If you are already working at a hospital then ask to come in one day and get some practice with an old nurse, well not old just one who has a lot of practice..I would say either in the ER or in the Out Patient Surgery department..Most of their days revolve around inserting Ivs..practice makes it a lot easier..Good Luck.

Specializes in ICU, CVICU, E.R..
So are you telling us that you use vulnerable patients as your practice "dummies" without their permission and you choose the ones who can't speak presumably so they won't rat you out?!! How on earth do you think that is acceptable at any level? And admitting it on a public forum? What is wrong with you? There was another person in history that did exactly what you are doing. It didn't end well for him.

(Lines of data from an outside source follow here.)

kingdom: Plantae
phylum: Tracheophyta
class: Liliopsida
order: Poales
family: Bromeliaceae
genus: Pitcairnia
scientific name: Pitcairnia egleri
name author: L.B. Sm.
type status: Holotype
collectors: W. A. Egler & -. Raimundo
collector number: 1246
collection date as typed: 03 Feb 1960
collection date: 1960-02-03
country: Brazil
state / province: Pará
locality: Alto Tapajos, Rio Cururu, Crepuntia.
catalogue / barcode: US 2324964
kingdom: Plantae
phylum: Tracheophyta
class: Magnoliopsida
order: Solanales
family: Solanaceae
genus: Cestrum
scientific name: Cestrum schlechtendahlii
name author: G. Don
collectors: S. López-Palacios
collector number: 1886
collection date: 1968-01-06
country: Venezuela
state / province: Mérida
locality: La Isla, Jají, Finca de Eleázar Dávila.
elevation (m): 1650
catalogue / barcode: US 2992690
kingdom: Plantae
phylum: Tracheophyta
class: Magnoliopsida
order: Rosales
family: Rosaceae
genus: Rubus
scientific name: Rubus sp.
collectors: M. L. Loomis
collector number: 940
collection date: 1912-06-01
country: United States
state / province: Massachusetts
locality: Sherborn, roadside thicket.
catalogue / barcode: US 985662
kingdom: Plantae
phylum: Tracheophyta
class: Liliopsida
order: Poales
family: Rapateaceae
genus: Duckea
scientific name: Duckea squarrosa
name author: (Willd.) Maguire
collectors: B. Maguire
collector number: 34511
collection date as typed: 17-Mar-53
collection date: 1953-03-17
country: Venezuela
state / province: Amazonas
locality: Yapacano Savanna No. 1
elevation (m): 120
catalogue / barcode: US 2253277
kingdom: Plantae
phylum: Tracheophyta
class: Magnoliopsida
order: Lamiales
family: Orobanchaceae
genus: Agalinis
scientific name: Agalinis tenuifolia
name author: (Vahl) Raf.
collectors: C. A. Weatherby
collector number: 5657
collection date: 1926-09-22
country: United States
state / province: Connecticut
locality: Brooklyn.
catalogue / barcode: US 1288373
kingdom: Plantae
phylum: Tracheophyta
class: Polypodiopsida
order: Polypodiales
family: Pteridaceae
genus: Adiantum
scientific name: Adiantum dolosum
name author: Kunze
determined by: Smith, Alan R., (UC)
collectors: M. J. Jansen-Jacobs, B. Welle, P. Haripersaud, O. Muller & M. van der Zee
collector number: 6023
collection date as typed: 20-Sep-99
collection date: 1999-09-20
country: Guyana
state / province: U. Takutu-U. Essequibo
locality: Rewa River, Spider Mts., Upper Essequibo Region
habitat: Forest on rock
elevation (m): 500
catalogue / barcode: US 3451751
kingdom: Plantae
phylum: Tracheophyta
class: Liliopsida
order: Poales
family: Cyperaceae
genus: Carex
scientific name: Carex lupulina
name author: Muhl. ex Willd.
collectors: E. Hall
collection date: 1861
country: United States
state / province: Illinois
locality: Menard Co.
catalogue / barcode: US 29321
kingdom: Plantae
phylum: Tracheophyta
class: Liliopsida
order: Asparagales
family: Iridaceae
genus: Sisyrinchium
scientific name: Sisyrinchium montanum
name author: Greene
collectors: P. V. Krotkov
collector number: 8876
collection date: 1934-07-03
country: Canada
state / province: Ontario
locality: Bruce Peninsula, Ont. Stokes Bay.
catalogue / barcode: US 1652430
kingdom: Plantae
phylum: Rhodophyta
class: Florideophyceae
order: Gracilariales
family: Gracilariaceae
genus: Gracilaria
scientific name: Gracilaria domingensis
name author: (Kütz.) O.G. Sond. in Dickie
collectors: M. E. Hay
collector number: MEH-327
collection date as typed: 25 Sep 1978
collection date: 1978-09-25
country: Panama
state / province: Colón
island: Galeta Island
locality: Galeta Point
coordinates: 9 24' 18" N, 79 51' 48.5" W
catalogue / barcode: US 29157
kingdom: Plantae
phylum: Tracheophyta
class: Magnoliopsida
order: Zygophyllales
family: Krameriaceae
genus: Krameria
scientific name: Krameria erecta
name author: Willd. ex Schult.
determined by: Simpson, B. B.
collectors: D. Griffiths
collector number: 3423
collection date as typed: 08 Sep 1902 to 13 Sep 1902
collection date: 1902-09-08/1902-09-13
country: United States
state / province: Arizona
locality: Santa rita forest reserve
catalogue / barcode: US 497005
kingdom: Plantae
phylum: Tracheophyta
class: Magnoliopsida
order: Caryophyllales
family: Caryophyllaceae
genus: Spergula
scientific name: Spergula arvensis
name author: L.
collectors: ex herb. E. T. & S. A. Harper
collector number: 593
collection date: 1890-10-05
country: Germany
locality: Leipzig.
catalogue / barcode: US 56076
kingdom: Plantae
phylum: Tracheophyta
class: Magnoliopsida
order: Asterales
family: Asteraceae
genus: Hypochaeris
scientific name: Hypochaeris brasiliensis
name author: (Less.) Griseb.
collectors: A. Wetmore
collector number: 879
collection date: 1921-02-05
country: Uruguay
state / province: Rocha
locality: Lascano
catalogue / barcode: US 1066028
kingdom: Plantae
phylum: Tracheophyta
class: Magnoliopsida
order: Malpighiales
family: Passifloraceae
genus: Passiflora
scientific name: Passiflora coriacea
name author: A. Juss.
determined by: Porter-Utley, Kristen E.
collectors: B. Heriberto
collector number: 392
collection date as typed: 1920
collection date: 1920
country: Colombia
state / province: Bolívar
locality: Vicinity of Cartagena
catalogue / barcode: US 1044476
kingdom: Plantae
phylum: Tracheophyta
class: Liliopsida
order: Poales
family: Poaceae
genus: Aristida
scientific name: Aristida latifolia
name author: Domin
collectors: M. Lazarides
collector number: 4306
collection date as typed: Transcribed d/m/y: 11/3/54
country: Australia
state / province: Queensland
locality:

You still ask their permission. Even family members at bedside. Sometimes these people have IV's that are several days old. I apologize if my original comment left room for your personal interpretation, but most nurses I know will only cater to their own patients. I usually ask other nurses if they need IV's changed so I can change them for them. What's wrong in using the term "practice"? Technically it IS practicing, whithin our scope of practice and ethics. I was never an expert in ultrasound guided IV insertions, so I will term it as "practicing".

I'm sorry you refer to these patients as dummies, they are not dummies.